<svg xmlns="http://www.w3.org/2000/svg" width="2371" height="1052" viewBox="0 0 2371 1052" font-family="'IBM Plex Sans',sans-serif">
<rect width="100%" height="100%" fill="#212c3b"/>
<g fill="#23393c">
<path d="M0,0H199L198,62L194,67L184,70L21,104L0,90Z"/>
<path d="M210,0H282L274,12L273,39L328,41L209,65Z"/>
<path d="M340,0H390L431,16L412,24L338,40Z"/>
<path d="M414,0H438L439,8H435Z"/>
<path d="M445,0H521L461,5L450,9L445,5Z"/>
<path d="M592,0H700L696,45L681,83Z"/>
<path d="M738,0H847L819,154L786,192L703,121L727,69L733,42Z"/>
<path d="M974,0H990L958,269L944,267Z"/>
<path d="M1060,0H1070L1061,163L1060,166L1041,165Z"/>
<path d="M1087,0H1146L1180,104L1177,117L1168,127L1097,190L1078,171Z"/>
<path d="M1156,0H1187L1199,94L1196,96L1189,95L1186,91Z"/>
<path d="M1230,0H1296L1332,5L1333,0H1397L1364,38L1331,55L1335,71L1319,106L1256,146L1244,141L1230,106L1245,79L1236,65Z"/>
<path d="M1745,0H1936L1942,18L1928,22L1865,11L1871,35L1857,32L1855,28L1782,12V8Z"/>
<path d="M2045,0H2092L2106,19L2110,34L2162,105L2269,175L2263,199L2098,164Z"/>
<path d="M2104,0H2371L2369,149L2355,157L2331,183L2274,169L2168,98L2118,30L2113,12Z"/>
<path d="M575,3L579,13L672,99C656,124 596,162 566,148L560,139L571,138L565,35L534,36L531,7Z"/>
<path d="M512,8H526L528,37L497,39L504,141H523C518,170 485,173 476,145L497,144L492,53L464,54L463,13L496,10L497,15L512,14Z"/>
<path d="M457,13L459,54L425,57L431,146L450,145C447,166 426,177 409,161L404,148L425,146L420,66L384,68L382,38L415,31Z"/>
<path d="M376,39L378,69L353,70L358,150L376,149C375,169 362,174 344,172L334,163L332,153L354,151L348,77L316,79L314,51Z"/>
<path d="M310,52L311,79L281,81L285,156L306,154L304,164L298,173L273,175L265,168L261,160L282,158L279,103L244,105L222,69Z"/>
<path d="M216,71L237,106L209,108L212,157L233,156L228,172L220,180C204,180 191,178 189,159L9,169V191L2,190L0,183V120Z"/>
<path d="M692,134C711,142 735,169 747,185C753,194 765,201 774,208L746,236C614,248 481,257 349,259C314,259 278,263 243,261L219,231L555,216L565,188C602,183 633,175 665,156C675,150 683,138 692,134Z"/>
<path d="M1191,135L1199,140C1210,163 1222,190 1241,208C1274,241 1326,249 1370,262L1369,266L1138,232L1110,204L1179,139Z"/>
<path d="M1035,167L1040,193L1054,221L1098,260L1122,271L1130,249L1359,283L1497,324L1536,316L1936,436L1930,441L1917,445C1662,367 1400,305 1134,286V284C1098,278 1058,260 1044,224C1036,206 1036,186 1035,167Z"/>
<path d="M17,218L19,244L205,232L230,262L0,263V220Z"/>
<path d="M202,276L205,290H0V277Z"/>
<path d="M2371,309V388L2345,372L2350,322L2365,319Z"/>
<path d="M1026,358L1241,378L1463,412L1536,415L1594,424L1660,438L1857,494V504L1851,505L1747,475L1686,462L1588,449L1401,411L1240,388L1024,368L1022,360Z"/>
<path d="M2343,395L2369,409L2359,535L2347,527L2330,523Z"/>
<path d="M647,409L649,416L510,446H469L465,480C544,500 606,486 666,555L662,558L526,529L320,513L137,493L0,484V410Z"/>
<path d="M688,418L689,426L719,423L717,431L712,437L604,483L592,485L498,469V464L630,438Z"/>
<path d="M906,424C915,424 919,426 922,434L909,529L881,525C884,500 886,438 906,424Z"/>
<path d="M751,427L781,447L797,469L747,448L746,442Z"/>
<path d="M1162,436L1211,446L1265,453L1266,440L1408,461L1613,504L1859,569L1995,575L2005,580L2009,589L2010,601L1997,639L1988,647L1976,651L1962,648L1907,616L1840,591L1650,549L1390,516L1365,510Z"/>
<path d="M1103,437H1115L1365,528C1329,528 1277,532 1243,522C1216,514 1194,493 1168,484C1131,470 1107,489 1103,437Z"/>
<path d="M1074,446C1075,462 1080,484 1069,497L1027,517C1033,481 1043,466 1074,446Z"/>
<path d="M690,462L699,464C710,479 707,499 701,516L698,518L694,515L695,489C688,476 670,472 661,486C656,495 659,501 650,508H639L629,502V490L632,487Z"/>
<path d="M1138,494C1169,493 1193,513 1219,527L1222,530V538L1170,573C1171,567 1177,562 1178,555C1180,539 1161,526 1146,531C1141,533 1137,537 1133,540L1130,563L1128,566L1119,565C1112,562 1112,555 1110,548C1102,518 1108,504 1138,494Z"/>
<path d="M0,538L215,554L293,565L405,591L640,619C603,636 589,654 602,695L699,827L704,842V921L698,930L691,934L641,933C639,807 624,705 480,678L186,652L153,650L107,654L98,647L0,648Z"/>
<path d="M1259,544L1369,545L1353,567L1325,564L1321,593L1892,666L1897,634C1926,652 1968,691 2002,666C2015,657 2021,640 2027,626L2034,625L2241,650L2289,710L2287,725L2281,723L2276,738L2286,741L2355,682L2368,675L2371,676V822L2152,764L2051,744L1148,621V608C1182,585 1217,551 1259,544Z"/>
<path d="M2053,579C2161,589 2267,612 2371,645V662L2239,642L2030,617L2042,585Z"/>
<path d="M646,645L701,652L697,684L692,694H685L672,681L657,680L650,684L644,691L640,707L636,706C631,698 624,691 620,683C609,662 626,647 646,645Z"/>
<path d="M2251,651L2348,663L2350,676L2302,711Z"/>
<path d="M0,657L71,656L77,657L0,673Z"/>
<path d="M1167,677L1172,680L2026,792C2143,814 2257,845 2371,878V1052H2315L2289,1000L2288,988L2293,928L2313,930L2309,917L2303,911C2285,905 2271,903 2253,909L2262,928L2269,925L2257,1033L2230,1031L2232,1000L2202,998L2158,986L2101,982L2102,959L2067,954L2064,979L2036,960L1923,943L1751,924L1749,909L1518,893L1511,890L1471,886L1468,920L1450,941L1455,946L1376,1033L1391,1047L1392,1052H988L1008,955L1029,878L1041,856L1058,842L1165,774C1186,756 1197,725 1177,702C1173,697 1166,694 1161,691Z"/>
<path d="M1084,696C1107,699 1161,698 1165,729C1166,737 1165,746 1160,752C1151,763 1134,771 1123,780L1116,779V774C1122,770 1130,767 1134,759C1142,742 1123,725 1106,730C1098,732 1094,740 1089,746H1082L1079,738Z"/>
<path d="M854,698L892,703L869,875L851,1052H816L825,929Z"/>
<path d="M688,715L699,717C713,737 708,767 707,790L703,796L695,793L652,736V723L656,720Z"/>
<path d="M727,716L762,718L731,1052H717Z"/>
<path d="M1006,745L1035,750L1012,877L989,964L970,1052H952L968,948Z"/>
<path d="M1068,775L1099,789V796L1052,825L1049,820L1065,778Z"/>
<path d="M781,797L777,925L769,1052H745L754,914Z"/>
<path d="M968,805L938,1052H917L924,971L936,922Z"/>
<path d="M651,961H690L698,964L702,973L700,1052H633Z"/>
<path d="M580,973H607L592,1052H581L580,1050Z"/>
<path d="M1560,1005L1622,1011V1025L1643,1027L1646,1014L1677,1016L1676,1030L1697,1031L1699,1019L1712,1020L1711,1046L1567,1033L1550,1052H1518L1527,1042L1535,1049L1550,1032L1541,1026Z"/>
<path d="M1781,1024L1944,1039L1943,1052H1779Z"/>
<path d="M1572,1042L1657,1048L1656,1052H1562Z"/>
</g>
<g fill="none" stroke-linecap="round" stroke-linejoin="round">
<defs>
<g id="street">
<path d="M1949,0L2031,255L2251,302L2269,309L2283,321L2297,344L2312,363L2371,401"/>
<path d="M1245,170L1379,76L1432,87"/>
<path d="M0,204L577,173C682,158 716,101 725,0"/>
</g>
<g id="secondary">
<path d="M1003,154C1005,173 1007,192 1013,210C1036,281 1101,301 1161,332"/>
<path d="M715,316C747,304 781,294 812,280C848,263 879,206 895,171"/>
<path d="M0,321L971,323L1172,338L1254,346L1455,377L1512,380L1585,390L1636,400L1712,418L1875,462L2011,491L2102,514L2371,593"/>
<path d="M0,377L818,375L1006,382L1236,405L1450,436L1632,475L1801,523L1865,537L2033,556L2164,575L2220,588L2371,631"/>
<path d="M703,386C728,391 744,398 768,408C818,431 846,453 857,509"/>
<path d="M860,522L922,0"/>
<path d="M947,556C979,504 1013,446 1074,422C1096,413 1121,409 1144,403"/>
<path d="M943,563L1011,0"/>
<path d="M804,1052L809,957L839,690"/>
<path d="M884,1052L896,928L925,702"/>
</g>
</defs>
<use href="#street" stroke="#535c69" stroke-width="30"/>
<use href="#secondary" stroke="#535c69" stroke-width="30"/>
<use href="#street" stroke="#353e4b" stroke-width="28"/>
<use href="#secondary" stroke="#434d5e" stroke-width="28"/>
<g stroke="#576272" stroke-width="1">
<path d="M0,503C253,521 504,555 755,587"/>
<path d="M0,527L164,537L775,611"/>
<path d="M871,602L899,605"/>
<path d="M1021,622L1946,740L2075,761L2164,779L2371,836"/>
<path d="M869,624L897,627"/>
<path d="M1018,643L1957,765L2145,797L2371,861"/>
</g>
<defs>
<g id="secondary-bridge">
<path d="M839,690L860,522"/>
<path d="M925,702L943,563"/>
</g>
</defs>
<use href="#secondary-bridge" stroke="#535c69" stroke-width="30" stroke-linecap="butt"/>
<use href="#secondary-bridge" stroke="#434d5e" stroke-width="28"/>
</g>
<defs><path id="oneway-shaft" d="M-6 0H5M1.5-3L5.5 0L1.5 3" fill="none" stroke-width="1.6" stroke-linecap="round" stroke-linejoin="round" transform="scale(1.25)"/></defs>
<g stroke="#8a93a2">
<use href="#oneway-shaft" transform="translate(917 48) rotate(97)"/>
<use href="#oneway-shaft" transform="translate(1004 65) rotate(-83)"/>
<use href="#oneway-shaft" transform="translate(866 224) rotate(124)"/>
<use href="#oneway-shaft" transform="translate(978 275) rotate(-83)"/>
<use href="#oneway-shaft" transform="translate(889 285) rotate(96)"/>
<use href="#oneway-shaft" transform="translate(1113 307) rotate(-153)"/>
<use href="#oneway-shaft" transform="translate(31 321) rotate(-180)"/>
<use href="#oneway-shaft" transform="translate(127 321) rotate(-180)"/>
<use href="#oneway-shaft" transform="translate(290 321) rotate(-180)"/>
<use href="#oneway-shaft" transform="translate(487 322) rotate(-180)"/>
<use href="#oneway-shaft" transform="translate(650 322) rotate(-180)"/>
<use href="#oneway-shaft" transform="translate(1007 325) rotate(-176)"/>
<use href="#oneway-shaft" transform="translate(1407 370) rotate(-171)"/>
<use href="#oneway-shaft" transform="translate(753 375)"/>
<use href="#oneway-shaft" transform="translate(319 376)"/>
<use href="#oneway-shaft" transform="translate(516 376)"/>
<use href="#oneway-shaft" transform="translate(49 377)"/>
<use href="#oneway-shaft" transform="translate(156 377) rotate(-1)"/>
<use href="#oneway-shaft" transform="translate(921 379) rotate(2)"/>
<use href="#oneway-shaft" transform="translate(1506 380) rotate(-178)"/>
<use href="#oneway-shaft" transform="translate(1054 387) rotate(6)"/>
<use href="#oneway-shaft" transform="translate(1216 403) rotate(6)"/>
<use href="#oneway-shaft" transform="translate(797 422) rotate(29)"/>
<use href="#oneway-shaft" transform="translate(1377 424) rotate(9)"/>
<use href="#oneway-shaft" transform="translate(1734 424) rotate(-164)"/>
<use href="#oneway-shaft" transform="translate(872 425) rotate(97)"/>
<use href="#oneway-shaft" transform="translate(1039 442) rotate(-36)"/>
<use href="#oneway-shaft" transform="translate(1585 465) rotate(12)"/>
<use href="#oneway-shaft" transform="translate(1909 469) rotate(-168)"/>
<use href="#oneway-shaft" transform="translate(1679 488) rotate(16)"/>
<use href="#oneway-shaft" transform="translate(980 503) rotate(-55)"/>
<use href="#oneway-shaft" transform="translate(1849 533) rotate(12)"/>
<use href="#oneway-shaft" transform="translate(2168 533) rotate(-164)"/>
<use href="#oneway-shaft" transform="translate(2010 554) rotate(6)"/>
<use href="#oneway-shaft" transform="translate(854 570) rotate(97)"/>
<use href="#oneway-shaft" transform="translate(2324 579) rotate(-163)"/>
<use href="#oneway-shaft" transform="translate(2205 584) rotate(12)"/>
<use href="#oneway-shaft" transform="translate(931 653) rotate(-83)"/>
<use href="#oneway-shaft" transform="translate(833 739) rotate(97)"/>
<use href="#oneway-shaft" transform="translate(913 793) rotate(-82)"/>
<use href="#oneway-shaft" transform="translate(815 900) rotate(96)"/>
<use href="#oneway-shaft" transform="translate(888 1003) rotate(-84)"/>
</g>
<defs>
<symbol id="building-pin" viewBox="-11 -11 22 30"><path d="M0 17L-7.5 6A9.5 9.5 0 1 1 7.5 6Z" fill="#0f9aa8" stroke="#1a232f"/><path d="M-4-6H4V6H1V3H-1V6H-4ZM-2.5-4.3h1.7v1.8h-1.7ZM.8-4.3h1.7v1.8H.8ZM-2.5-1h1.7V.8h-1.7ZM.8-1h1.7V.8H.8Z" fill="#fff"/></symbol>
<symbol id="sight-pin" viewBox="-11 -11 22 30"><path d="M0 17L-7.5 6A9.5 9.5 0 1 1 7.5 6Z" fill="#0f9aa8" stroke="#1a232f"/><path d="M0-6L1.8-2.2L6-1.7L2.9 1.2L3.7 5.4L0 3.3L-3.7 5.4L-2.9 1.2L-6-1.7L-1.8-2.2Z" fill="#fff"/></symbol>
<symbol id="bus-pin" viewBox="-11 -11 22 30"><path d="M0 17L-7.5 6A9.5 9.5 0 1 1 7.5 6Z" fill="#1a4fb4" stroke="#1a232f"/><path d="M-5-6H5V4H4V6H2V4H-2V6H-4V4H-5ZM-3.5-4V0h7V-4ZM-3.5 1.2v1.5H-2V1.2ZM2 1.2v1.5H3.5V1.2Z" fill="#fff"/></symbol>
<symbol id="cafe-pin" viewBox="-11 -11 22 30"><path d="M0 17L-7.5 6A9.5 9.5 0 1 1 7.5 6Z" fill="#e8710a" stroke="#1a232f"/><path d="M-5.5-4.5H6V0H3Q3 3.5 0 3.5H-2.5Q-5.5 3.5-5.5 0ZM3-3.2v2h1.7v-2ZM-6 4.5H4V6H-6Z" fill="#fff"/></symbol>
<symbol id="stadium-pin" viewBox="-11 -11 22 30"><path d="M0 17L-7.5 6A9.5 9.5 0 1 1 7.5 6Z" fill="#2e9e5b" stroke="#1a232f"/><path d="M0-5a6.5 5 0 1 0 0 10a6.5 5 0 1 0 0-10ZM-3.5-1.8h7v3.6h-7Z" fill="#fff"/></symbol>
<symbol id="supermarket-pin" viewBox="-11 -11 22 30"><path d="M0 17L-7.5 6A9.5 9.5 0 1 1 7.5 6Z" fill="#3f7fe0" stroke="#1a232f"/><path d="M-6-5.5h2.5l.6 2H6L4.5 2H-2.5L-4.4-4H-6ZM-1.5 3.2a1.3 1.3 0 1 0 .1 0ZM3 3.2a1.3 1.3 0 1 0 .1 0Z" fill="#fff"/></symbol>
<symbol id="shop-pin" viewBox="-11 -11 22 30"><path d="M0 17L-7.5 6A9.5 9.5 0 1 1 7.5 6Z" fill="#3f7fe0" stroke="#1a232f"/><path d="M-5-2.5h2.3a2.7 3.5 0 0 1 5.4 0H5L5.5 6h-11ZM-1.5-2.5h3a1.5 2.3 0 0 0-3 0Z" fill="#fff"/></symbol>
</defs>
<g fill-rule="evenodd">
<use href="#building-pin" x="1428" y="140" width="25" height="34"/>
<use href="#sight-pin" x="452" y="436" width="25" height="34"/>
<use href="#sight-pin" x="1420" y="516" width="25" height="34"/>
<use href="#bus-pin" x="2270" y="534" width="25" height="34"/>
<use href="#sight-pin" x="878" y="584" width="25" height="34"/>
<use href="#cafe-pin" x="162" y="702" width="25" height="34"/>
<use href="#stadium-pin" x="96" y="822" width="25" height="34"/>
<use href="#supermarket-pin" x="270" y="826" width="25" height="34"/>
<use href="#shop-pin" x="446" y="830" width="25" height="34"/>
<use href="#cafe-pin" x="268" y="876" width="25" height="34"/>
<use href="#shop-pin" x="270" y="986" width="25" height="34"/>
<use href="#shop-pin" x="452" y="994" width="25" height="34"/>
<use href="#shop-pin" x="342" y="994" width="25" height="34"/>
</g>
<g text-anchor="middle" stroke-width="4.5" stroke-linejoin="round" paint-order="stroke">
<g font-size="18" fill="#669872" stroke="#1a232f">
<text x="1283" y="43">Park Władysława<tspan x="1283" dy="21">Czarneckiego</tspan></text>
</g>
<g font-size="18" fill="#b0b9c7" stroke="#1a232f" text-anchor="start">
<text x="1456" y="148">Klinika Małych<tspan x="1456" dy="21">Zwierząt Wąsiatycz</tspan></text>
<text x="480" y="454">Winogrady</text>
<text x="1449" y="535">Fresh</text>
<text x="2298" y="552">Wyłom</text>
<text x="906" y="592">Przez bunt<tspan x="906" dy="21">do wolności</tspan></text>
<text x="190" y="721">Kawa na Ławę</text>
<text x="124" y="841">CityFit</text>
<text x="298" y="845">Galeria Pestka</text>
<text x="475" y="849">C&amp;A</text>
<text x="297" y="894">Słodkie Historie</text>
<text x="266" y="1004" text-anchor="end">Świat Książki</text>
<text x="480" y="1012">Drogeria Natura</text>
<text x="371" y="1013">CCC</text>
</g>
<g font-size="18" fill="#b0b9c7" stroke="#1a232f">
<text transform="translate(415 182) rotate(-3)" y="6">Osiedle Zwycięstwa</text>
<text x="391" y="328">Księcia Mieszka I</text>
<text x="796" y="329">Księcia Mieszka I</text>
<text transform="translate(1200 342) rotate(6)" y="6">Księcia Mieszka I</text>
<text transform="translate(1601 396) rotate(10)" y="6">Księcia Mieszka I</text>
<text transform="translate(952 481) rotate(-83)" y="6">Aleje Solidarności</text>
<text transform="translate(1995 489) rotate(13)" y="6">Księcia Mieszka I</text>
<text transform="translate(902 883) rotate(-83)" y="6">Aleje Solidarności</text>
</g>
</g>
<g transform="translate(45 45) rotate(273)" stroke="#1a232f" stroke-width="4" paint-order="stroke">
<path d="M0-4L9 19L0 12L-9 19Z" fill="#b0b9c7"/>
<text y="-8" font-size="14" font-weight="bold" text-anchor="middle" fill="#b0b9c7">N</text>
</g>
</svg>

━━━━━━━━━━━━━━━━━━━━━━━━━━━━━━

### What the task requires
Tally the lines of the data that contain the word "middle", and give only that tally.

### Task response
2